In 2004, Robert Lifton wrote in the Journal that it is possible to get physicians to become torturers by putting them in “atrocity-producing situations.”5 One such situation is certainly a CIA black site, a site with no official existence that is created for the primary purpose of extracting information from suspected terrorists. The Senate report supports Lifton’s conclusion and suggests that one way to try to prevent a repetition of the torture program is, as President Barack Obama has said, to eliminate black sites altogether. The report adds to our knowledge of how lawyers and physicians can collaborate with each other to rationalize torture — a dynamic that has also played out in military prisons, including Abu Ghraib and Guantanamo, and even in some U.S. prisons, especially supermax prisons and others that rely heavily on solitary confinement.

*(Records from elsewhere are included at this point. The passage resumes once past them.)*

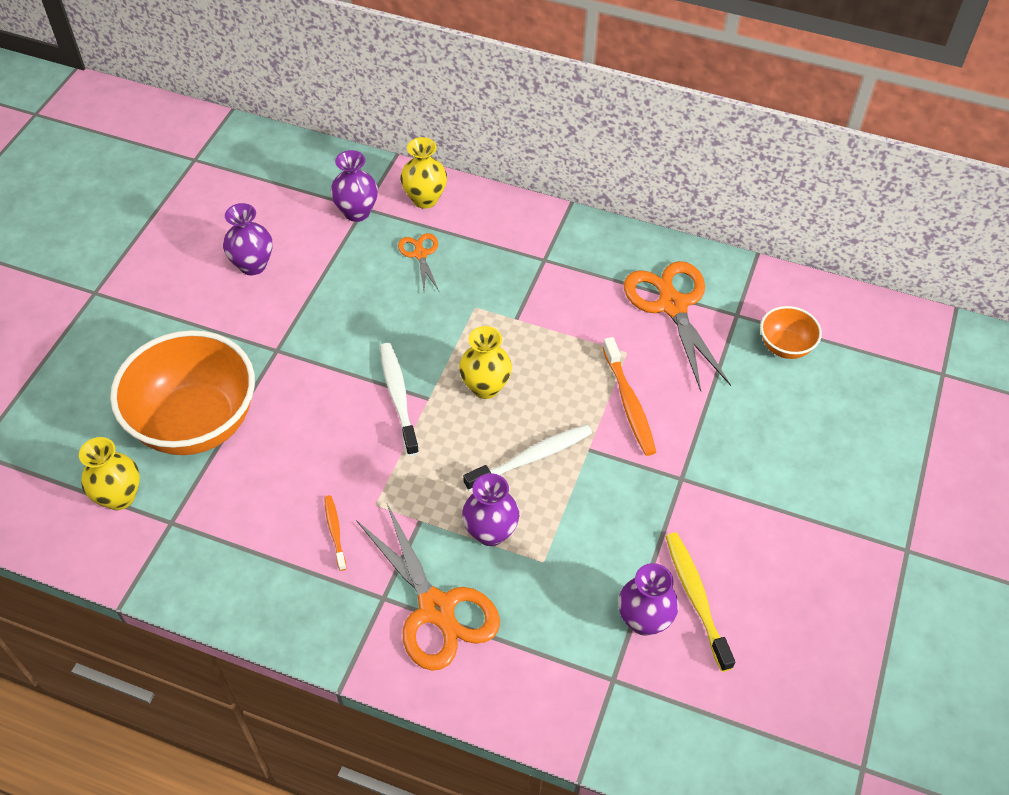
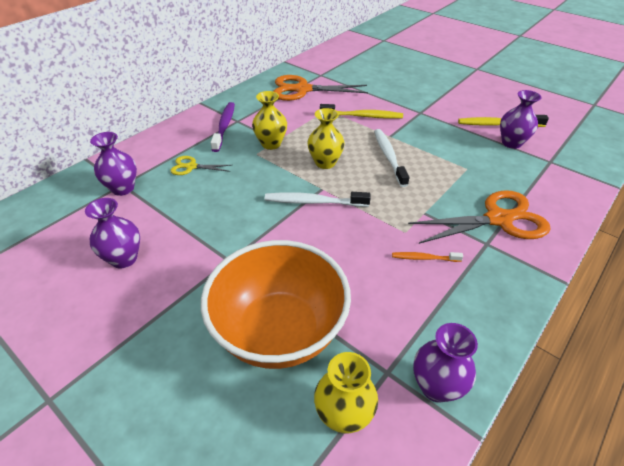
camera: 70 degrees left, 10 degrees down
(420, 254) = (191, 167): orange scissors -> yellow scissors
(425, 199) = (142, 155): yellow vase -> yellow vase (271, 144)
(490, 532) = (441, 184): purple vase -> purple vase (436, 387)
(523, 251) = (224, 126): none -> purple toothbrush
(629, 403) = (363, 116): orange toothbrush -> yellow toothbrush
(785, 346) = (348, 68): orange bowl -> none

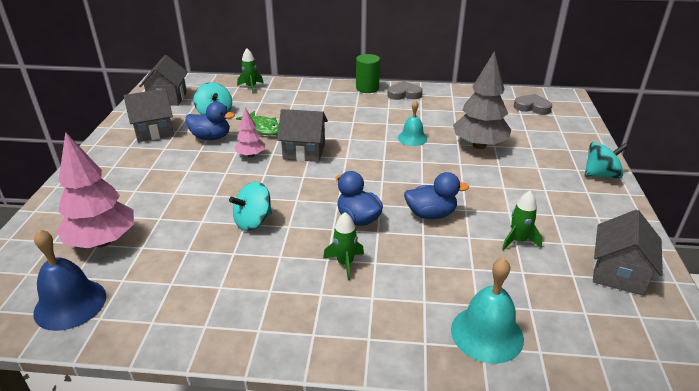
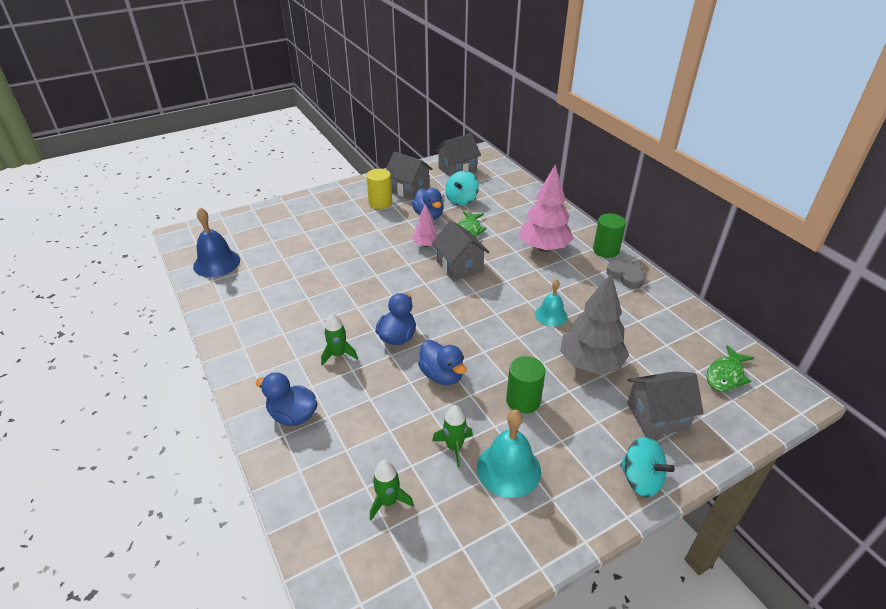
camera: 55 degrees right, 5 degrees up
(102, 241) = (276, 241): pink tree -> pink tree (544, 248)
(148, 153) = (380, 203): none -> yellow cylinder
(251, 87) = (522, 193): green rocket -> green rocket (388, 502)
(253, 221) = (348, 288): turquoise spinning top -> none
(403, 326) = (293, 415): none -> blue duck
(487, 334) = (316, 468): turquoise bell -> turquoise bell (508, 469)
(493, 188) = (523, 400): none -> green cylinder
(532, 107) = (726, 375): grey heart -> green fish
(618, 273) = (467, 540): grey house -> grey house (657, 416)

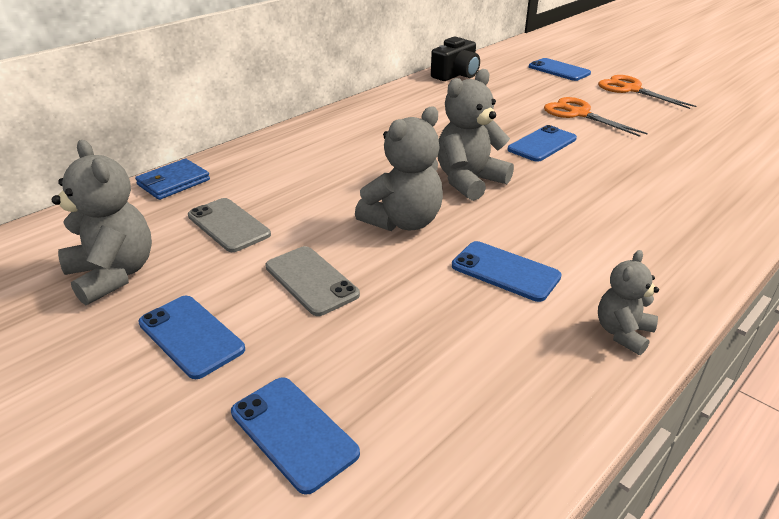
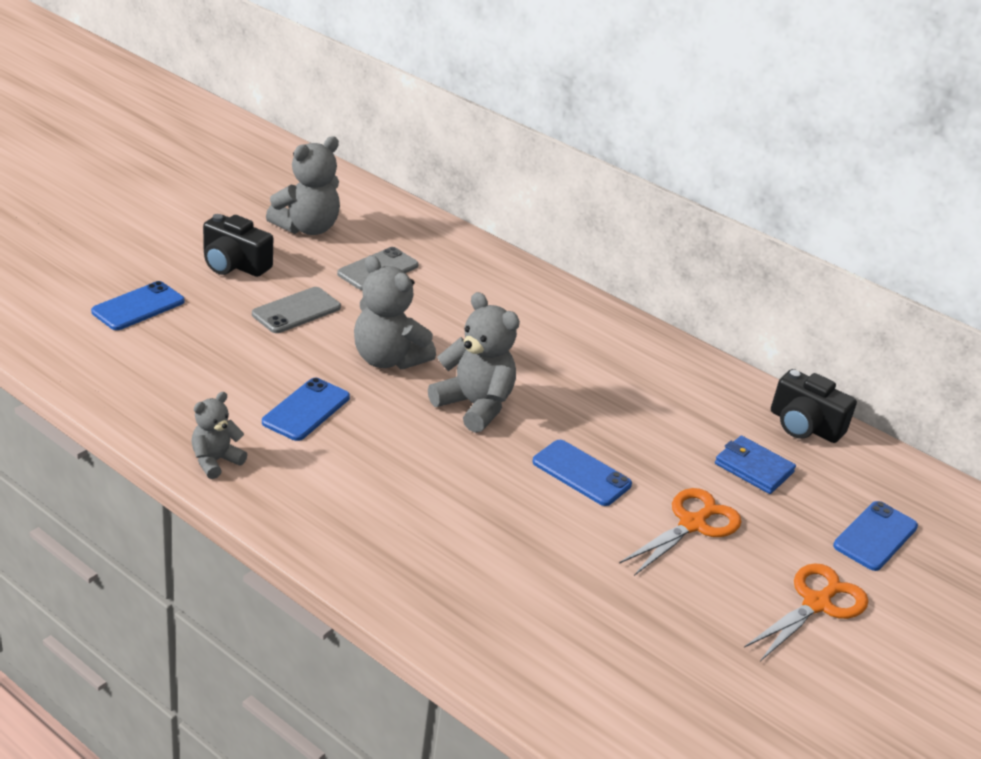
camera: 80 degrees right, 0 degrees up
(173, 182) = (449, 238): blue wallet -> blue wallet (753, 468)
(191, 336) = (234, 265): blue phone -> black camera
(623, 333) = (215, 461): grey teddy bear -> grey teddy bear turned 75 degrees counterclockwise

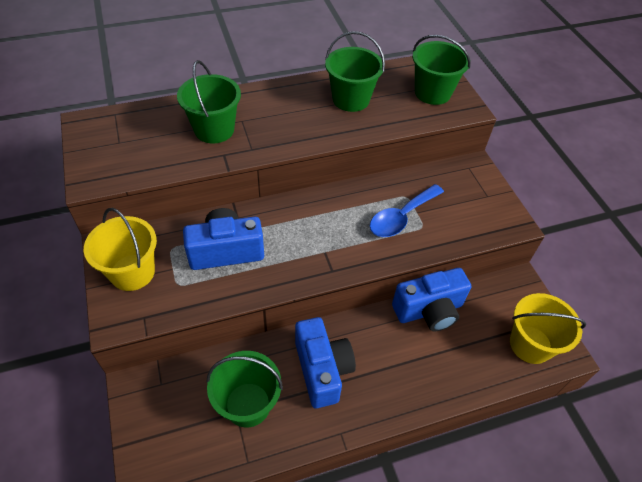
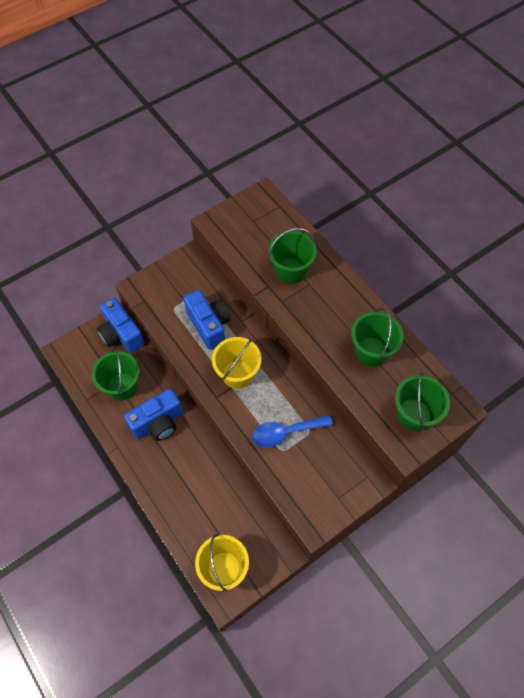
camera: 75 degrees right, 10 degrees up
(132, 272) = (174, 280): yellow bucket -> yellow bucket (237, 374)
(401, 217) = (285, 433): blue spoon -> blue spoon turned 45 degrees counterclockwise
(429, 310) = (229, 484): blue camera -> blue camera (121, 334)

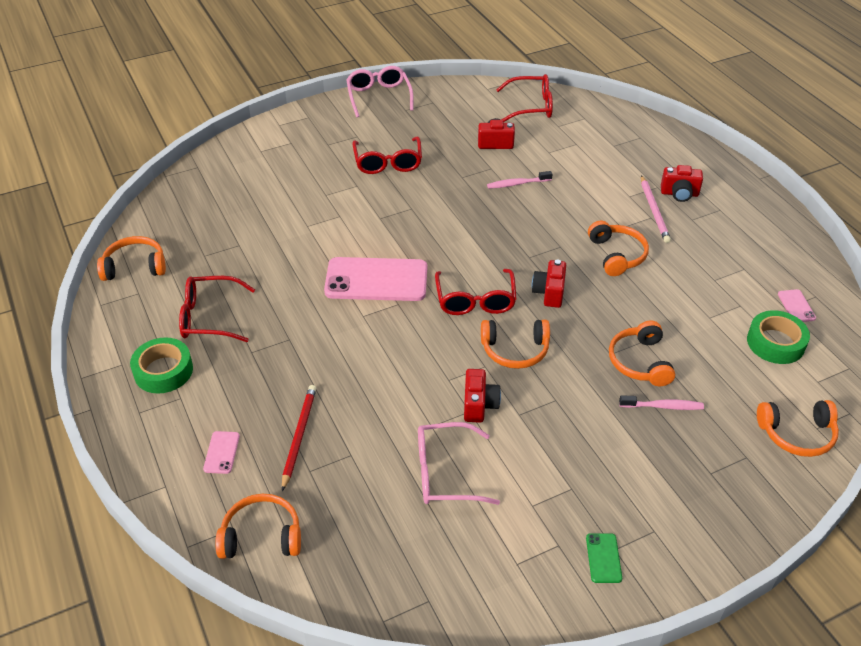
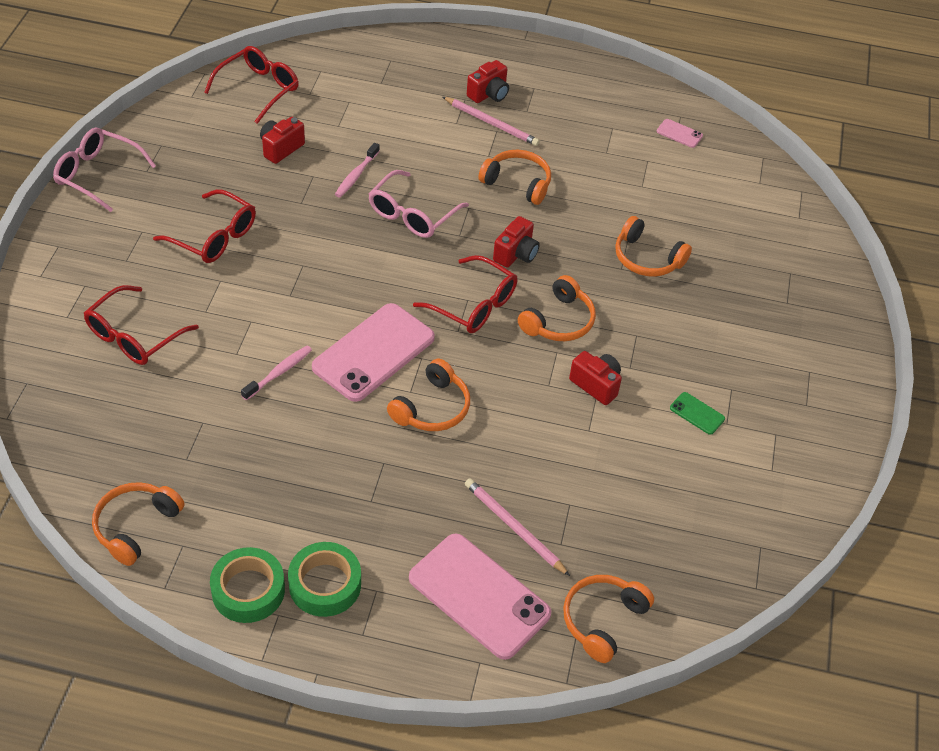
camera: 55 degrees left, 5 degrees up
(209, 317) = (286, 506): red glasses -> red glasses (134, 336)
(221, 452) = (479, 596): pink phone -> pink phone, size x2.38
(299, 436) = (514, 527): red pencil -> pink pencil
(445, 473) = (647, 455): pink glasses -> pink glasses (412, 214)
(549, 293) = (516, 254): red camera -> red camera turned 105 degrees counterclockwise
(603, 558) = (809, 417): green phone -> green phone (697, 413)
(663, 406) = (703, 280): pink toothbrush -> pink toothbrush (279, 372)
(775, 343) = (703, 173): green tape -> green tape (248, 590)
(797, 434) = (795, 231): orange headphones -> orange headphones (432, 408)

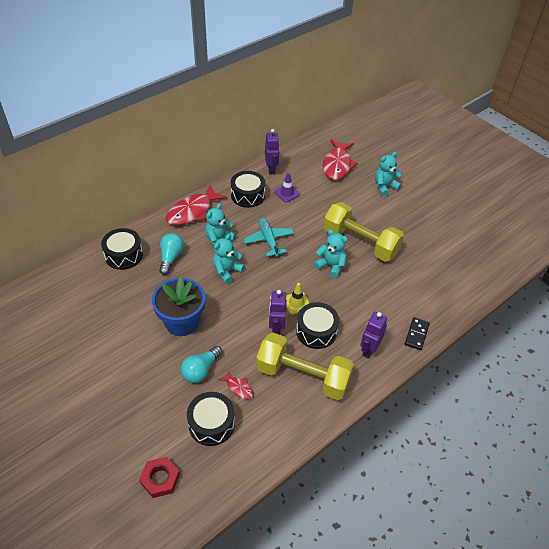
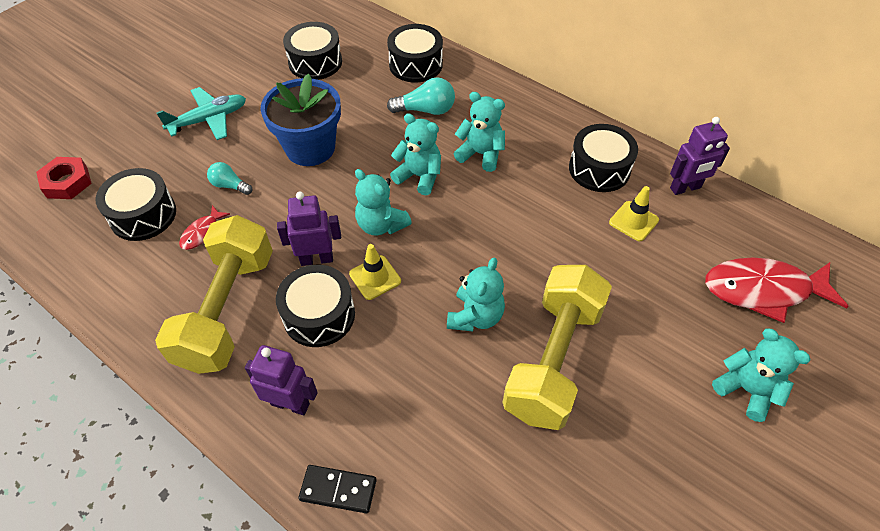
camera: 80 degrees right, 5 degrees up
(93, 310) = (315, 62): none -> black drum
(192, 211) = (530, 112): red fish -> none
(201, 370) = (230, 185): turquoise light bulb -> turquoise light bulb, size x0.65
(259, 294) = (381, 225): none -> turquoise teddy bear
(268, 240) = (504, 215): turquoise plane -> turquoise plane (209, 120)
(287, 193) = (633, 221): purple traffic cone -> yellow traffic cone

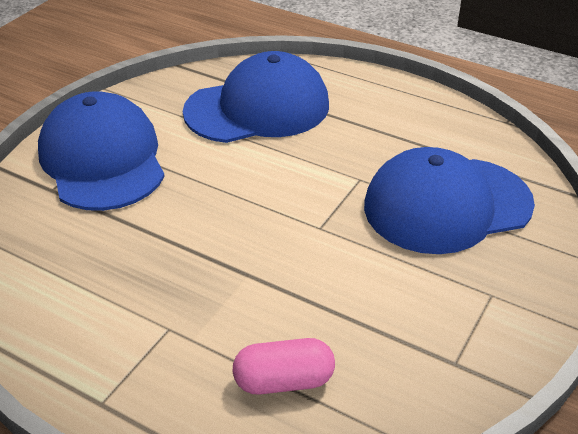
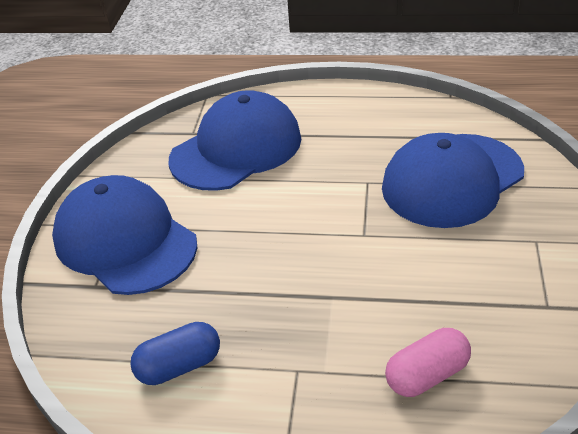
camera: 20 degrees left, 0 degrees up
(71, 285) = (179, 366): none -> blue capsule

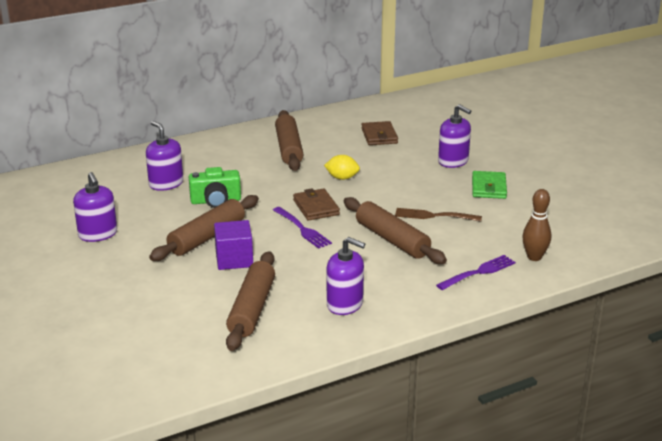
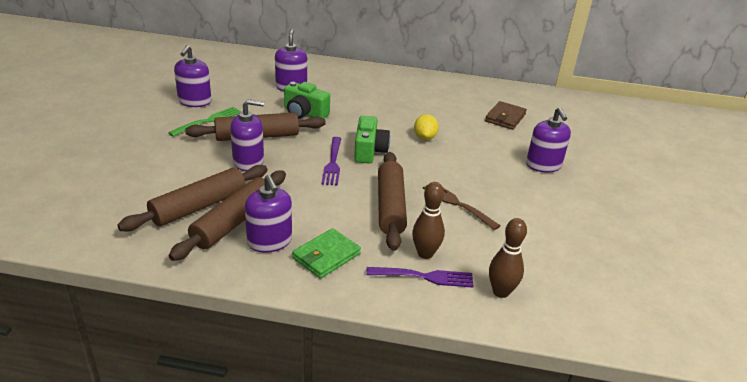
camera: 35 degrees right, 5 degrees up
(141, 245) = (208, 121): none -> green fork
(234, 259) = (248, 162): purple cube -> purple soap dispenser
(289, 148) = (416, 98): brown rolling pin -> brown rolling pin (233, 222)
(316, 207) = (369, 151): brown wallet -> green camera
(342, 178) = (425, 137): yellow lemon -> yellow lemon turned 45 degrees clockwise
(459, 258) = (425, 253): none -> brown bowling pin
(489, 188) = (546, 203): green wallet -> green wallet (326, 256)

Beyond the elimination of black sites, attorneys will have to stand with physicians who want to maintain their ethics (and follow, among other legal standards, the Geneva Conventions), support health professionals in their refusals to torture, and refuse to give CIA agents and contractors prospective legal immunity for violating human rights laws. And in all contexts, physicians should act only in ways consistent with good and accepted medical practice, with the consent of their patients.